START Data under study

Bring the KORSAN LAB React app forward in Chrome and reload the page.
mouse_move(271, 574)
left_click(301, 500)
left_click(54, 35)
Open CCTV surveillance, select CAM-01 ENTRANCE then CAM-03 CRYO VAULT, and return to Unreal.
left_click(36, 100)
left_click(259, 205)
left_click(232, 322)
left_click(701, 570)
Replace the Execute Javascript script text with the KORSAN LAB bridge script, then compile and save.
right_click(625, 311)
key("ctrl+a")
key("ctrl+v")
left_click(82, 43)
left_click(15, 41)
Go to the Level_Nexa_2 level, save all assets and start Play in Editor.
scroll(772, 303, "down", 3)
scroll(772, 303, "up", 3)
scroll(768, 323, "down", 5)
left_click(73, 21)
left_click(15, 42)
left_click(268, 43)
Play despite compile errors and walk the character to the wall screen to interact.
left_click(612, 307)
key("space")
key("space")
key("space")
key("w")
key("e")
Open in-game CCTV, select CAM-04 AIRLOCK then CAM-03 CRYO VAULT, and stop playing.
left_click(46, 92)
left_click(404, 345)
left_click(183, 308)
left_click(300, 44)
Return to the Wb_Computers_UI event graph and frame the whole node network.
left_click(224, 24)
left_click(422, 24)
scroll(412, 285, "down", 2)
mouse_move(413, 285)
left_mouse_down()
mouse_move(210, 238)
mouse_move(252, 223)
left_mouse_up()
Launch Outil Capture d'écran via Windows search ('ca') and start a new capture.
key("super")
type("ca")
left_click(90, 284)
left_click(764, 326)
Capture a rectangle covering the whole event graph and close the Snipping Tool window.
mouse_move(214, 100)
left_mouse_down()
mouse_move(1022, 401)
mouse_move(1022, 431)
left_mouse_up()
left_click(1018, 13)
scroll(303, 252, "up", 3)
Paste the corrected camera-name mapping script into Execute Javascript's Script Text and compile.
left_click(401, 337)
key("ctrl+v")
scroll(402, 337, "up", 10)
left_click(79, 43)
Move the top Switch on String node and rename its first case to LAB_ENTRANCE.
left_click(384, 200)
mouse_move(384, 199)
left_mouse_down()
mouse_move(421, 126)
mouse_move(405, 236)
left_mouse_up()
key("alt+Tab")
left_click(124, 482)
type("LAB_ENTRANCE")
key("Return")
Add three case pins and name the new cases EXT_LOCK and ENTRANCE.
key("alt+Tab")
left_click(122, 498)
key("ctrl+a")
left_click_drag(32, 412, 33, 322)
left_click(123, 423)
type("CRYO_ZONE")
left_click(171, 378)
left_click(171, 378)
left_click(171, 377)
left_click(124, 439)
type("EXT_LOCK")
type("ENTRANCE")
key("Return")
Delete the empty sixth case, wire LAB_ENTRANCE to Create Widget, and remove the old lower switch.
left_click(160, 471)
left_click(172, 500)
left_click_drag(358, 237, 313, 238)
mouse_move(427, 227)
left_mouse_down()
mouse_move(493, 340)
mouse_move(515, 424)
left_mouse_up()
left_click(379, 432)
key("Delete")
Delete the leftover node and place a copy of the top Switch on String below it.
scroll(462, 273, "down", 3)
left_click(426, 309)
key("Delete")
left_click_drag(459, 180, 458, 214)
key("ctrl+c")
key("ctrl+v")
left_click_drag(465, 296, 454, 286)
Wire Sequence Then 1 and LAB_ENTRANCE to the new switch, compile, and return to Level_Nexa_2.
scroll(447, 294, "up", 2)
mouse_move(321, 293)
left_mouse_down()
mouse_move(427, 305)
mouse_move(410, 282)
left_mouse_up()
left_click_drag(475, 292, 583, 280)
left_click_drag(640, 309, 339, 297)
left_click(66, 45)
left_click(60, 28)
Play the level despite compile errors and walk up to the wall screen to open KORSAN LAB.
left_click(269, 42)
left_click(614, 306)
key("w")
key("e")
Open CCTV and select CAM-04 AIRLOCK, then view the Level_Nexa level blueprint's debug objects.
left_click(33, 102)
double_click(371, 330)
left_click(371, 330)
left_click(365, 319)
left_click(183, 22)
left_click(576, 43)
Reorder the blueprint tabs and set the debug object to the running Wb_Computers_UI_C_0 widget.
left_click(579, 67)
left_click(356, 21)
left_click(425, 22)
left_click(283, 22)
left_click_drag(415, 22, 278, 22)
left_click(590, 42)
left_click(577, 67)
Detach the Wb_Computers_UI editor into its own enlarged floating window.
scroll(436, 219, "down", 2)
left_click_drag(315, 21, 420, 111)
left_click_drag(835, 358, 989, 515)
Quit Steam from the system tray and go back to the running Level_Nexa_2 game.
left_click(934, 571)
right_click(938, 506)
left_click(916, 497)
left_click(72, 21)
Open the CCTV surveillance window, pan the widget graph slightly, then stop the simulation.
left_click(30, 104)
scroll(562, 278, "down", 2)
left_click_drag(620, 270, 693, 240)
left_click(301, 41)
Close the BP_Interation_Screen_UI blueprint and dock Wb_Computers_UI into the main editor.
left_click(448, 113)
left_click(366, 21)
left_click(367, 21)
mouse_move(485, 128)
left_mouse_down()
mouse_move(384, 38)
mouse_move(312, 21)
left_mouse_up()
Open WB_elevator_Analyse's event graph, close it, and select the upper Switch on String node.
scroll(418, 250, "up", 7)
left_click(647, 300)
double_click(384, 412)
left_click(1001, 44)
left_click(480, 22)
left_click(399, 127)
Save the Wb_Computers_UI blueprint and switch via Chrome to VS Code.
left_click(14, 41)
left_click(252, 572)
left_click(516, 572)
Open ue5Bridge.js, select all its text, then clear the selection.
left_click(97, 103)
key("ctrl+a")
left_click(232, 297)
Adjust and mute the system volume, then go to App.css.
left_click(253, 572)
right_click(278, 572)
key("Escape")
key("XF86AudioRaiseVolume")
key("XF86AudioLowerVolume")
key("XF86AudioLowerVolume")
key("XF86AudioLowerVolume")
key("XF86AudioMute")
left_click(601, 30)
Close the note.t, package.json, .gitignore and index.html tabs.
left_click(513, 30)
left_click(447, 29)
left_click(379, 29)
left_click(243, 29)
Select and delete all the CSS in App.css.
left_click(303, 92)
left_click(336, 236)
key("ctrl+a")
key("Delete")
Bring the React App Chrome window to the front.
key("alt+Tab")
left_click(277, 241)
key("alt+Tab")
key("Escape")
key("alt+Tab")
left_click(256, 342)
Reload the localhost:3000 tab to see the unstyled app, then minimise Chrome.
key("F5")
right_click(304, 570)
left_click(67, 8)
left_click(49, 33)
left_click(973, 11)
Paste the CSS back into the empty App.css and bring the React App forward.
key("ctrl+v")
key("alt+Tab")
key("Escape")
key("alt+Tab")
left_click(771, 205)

END Data under study

Exactly as they appear, copy the lines of the listing above from the first through the one that contains "left_click(701, 570)", and nothing more.

Bring the KORSAN LAB React app forward in Chrome and reload the page.
mouse_move(271, 574)
left_click(301, 500)
left_click(54, 35)
Open CCTV surveillance, select CAM-01 ENTRANCE then CAM-03 CRYO VAULT, and return to Unreal.
left_click(36, 100)
left_click(259, 205)
left_click(232, 322)
left_click(701, 570)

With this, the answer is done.